[WORK ORDER]
Although the records contain pictures, only their text should be repeated, exactly as it stands.

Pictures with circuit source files
[Start of section]

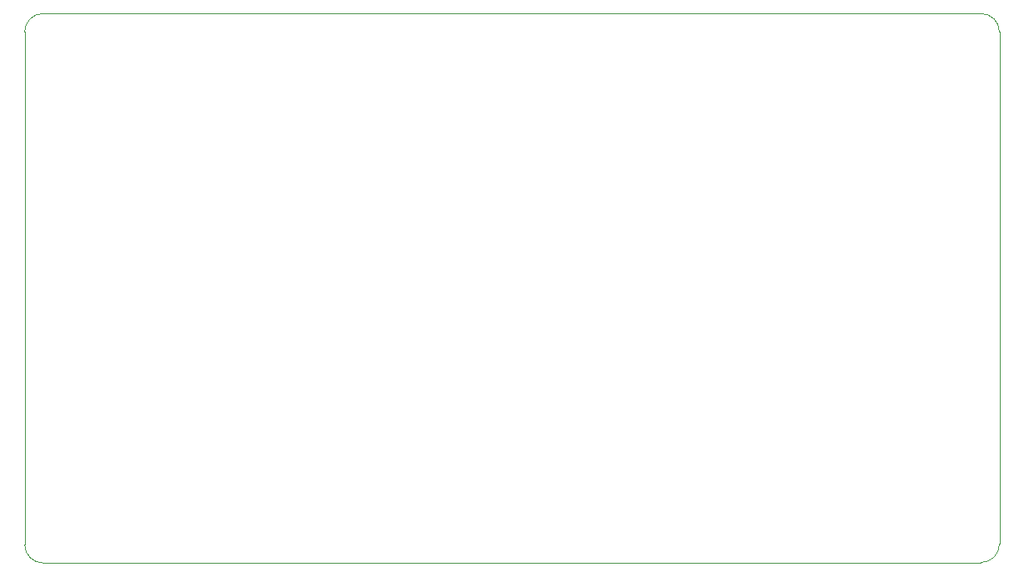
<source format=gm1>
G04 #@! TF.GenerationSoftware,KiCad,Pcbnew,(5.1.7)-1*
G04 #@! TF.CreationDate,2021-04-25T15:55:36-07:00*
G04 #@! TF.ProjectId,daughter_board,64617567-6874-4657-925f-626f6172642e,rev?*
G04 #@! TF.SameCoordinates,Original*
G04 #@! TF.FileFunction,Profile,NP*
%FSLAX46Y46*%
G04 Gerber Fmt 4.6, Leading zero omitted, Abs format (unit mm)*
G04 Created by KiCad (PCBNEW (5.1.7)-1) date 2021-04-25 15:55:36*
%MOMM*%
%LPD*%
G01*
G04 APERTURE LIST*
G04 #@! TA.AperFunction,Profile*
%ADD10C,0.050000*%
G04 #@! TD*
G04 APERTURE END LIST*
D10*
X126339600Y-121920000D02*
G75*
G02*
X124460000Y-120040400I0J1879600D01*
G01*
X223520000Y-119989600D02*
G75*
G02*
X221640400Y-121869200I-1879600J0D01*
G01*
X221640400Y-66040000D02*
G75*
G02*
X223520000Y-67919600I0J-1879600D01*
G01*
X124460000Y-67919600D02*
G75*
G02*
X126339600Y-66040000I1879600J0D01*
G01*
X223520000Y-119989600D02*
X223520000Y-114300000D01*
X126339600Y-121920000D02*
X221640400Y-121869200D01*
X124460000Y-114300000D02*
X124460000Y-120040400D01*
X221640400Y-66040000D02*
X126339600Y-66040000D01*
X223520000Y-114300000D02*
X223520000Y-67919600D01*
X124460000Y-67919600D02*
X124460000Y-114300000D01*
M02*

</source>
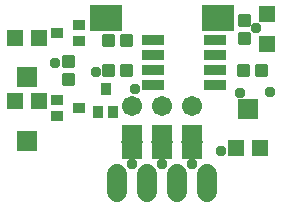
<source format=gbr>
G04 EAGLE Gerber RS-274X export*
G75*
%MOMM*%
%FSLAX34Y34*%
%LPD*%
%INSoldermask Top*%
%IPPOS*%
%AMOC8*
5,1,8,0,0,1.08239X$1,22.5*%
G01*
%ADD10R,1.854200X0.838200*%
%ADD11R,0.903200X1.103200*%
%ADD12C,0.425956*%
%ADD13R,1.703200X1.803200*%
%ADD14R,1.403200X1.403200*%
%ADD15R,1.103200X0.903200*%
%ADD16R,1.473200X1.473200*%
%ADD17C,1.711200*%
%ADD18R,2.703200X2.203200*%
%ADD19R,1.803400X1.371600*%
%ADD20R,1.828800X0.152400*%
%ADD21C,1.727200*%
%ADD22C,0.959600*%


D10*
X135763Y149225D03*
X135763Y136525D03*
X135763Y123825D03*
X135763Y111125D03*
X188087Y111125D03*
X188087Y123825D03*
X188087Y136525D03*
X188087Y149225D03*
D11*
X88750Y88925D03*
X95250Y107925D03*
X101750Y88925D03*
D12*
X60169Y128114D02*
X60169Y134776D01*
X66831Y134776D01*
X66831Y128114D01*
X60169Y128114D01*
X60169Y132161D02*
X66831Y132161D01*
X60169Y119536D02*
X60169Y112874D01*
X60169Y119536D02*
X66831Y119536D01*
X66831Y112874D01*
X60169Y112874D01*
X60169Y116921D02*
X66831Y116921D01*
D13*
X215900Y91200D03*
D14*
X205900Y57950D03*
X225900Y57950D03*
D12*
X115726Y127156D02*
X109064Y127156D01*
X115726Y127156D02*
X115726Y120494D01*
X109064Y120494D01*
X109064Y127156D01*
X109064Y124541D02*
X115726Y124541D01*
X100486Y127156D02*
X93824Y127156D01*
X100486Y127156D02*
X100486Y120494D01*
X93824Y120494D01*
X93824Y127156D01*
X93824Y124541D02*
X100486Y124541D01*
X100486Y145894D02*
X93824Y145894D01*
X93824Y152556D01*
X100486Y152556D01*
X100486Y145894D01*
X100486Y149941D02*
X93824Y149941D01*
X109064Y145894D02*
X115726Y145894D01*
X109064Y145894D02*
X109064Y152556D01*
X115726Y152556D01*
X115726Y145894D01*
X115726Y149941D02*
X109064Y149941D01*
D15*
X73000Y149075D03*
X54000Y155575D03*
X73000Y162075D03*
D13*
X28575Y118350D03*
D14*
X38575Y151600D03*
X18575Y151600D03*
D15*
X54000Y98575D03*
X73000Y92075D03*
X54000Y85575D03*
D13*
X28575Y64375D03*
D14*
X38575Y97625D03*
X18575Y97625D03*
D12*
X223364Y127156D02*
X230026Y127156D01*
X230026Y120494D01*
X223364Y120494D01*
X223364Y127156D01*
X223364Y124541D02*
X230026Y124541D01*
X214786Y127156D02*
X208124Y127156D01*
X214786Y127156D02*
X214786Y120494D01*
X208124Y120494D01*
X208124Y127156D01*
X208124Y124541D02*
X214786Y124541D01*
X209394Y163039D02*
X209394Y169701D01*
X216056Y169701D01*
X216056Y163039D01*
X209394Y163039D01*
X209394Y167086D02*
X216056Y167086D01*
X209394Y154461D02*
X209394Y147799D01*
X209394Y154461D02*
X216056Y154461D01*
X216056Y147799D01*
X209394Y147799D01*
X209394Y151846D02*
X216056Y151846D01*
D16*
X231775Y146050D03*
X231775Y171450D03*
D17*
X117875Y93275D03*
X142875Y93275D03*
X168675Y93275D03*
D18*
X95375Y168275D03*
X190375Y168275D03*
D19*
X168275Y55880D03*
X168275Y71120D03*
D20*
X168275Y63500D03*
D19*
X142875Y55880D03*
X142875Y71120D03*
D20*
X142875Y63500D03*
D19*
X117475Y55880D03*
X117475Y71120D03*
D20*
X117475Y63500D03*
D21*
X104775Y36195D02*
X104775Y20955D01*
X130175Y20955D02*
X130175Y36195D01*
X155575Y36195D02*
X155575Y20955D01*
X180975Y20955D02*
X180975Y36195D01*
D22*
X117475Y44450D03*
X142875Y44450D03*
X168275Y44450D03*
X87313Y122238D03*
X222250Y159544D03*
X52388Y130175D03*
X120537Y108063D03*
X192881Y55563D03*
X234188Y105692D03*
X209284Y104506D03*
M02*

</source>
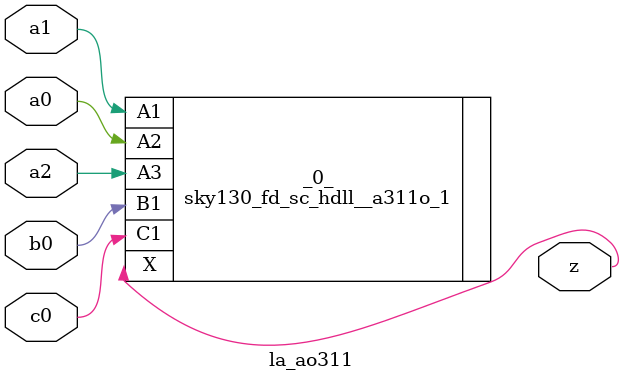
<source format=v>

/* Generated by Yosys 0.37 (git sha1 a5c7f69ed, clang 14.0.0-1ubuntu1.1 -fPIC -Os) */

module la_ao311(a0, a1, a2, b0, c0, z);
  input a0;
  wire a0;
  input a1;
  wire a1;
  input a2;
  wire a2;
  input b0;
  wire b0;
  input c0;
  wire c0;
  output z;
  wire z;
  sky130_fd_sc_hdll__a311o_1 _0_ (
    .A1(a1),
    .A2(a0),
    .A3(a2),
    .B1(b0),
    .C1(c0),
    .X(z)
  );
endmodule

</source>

[End of section]

[ANSWER TO THIS EXERCISE]
<source format=gm1>
G04 #@! TF.GenerationSoftware,KiCad,Pcbnew,(5.1.7)-1*
G04 #@! TF.CreationDate,2021-04-25T15:55:36-07:00*
G04 #@! TF.ProjectId,daughter_board,64617567-6874-4657-925f-626f6172642e,rev?*
G04 #@! TF.SameCoordinates,Original*
G04 #@! TF.FileFunction,Profile,NP*
%FSLAX46Y46*%
G04 Gerber Fmt 4.6, Leading zero omitted, Abs format (unit mm)*
G04 Created by KiCad (PCBNEW (5.1.7)-1) date 2021-04-25 15:55:36*
%MOMM*%
%LPD*%
G01*
G04 APERTURE LIST*
G04 #@! TA.AperFunction,Profile*
%ADD10C,0.050000*%
G04 #@! TD*
G04 APERTURE END LIST*
D10*
X126339600Y-121920000D02*
G75*
G02*
X124460000Y-120040400I0J1879600D01*
G01*
X223520000Y-119989600D02*
G75*
G02*
X221640400Y-121869200I-1879600J0D01*
G01*
X221640400Y-66040000D02*
G75*
G02*
X223520000Y-67919600I0J-1879600D01*
G01*
X124460000Y-67919600D02*
G75*
G02*
X126339600Y-66040000I1879600J0D01*
G01*
X223520000Y-119989600D02*
X223520000Y-114300000D01*
X126339600Y-121920000D02*
X221640400Y-121869200D01*
X124460000Y-114300000D02*
X124460000Y-120040400D01*
X221640400Y-66040000D02*
X126339600Y-66040000D01*
X223520000Y-114300000D02*
X223520000Y-67919600D01*
X124460000Y-67919600D02*
X124460000Y-114300000D01*
M02*

</source>
<source format=gbr>
G04 EAGLE Gerber RS-274X export*
G75*
%MOMM*%
%FSLAX34Y34*%
%LPD*%
%INSoldermask Top*%
%IPPOS*%
%AMOC8*
5,1,8,0,0,1.08239X$1,22.5*%
G01*
%ADD10R,1.854200X0.838200*%
%ADD11R,0.903200X1.103200*%
%ADD12C,0.425956*%
%ADD13R,1.703200X1.803200*%
%ADD14R,1.403200X1.403200*%
%ADD15R,1.103200X0.903200*%
%ADD16R,1.473200X1.473200*%
%ADD17C,1.711200*%
%ADD18R,2.703200X2.203200*%
%ADD19R,1.803400X1.371600*%
%ADD20R,1.828800X0.152400*%
%ADD21C,1.727200*%
%ADD22C,0.959600*%


D10*
X135763Y149225D03*
X135763Y136525D03*
X135763Y123825D03*
X135763Y111125D03*
X188087Y111125D03*
X188087Y123825D03*
X188087Y136525D03*
X188087Y149225D03*
D11*
X88750Y88925D03*
X95250Y107925D03*
X101750Y88925D03*
D12*
X60169Y128114D02*
X60169Y134776D01*
X66831Y134776D01*
X66831Y128114D01*
X60169Y128114D01*
X60169Y132161D02*
X66831Y132161D01*
X60169Y119536D02*
X60169Y112874D01*
X60169Y119536D02*
X66831Y119536D01*
X66831Y112874D01*
X60169Y112874D01*
X60169Y116921D02*
X66831Y116921D01*
D13*
X215900Y91200D03*
D14*
X205900Y57950D03*
X225900Y57950D03*
D12*
X115726Y127156D02*
X109064Y127156D01*
X115726Y127156D02*
X115726Y120494D01*
X109064Y120494D01*
X109064Y127156D01*
X109064Y124541D02*
X115726Y124541D01*
X100486Y127156D02*
X93824Y127156D01*
X100486Y127156D02*
X100486Y120494D01*
X93824Y120494D01*
X93824Y127156D01*
X93824Y124541D02*
X100486Y124541D01*
X100486Y145894D02*
X93824Y145894D01*
X93824Y152556D01*
X100486Y152556D01*
X100486Y145894D01*
X100486Y149941D02*
X93824Y149941D01*
X109064Y145894D02*
X115726Y145894D01*
X109064Y145894D02*
X109064Y152556D01*
X115726Y152556D01*
X115726Y145894D01*
X115726Y149941D02*
X109064Y149941D01*
D15*
X73000Y149075D03*
X54000Y155575D03*
X73000Y162075D03*
D13*
X28575Y118350D03*
D14*
X38575Y151600D03*
X18575Y151600D03*
D15*
X54000Y98575D03*
X73000Y92075D03*
X54000Y85575D03*
D13*
X28575Y64375D03*
D14*
X38575Y97625D03*
X18575Y97625D03*
D12*
X223364Y127156D02*
X230026Y127156D01*
X230026Y120494D01*
X223364Y120494D01*
X223364Y127156D01*
X223364Y124541D02*
X230026Y124541D01*
X214786Y127156D02*
X208124Y127156D01*
X214786Y127156D02*
X214786Y120494D01*
X208124Y120494D01*
X208124Y127156D01*
X208124Y124541D02*
X214786Y124541D01*
X209394Y163039D02*
X209394Y169701D01*
X216056Y169701D01*
X216056Y163039D01*
X209394Y163039D01*
X209394Y167086D02*
X216056Y167086D01*
X209394Y154461D02*
X209394Y147799D01*
X209394Y154461D02*
X216056Y154461D01*
X216056Y147799D01*
X209394Y147799D01*
X209394Y151846D02*
X216056Y151846D01*
D16*
X231775Y146050D03*
X231775Y171450D03*
D17*
X117875Y93275D03*
X142875Y93275D03*
X168675Y93275D03*
D18*
X95375Y168275D03*
X190375Y168275D03*
D19*
X168275Y55880D03*
X168275Y71120D03*
D20*
X168275Y63500D03*
D19*
X142875Y55880D03*
X142875Y71120D03*
D20*
X142875Y63500D03*
D19*
X117475Y55880D03*
X117475Y71120D03*
D20*
X117475Y63500D03*
D21*
X104775Y36195D02*
X104775Y20955D01*
X130175Y20955D02*
X130175Y36195D01*
X155575Y36195D02*
X155575Y20955D01*
X180975Y20955D02*
X180975Y36195D01*
D22*
X117475Y44450D03*
X142875Y44450D03*
X168275Y44450D03*
X87313Y122238D03*
X222250Y159544D03*
X52388Y130175D03*
X120537Y108063D03*
X192881Y55563D03*
X234188Y105692D03*
X209284Y104506D03*
M02*

</source>
<source format=v>

/* Generated by Yosys 0.37 (git sha1 a5c7f69ed, clang 14.0.0-1ubuntu1.1 -fPIC -Os) */

module la_ao311(a0, a1, a2, b0, c0, z);
  input a0;
  wire a0;
  input a1;
  wire a1;
  input a2;
  wire a2;
  input b0;
  wire b0;
  input c0;
  wire c0;
  output z;
  wire z;
  sky130_fd_sc_hdll__a311o_1 _0_ (
    .A1(a1),
    .A2(a0),
    .A3(a2),
    .B1(b0),
    .C1(c0),
    .X(z)
  );
endmodule

</source>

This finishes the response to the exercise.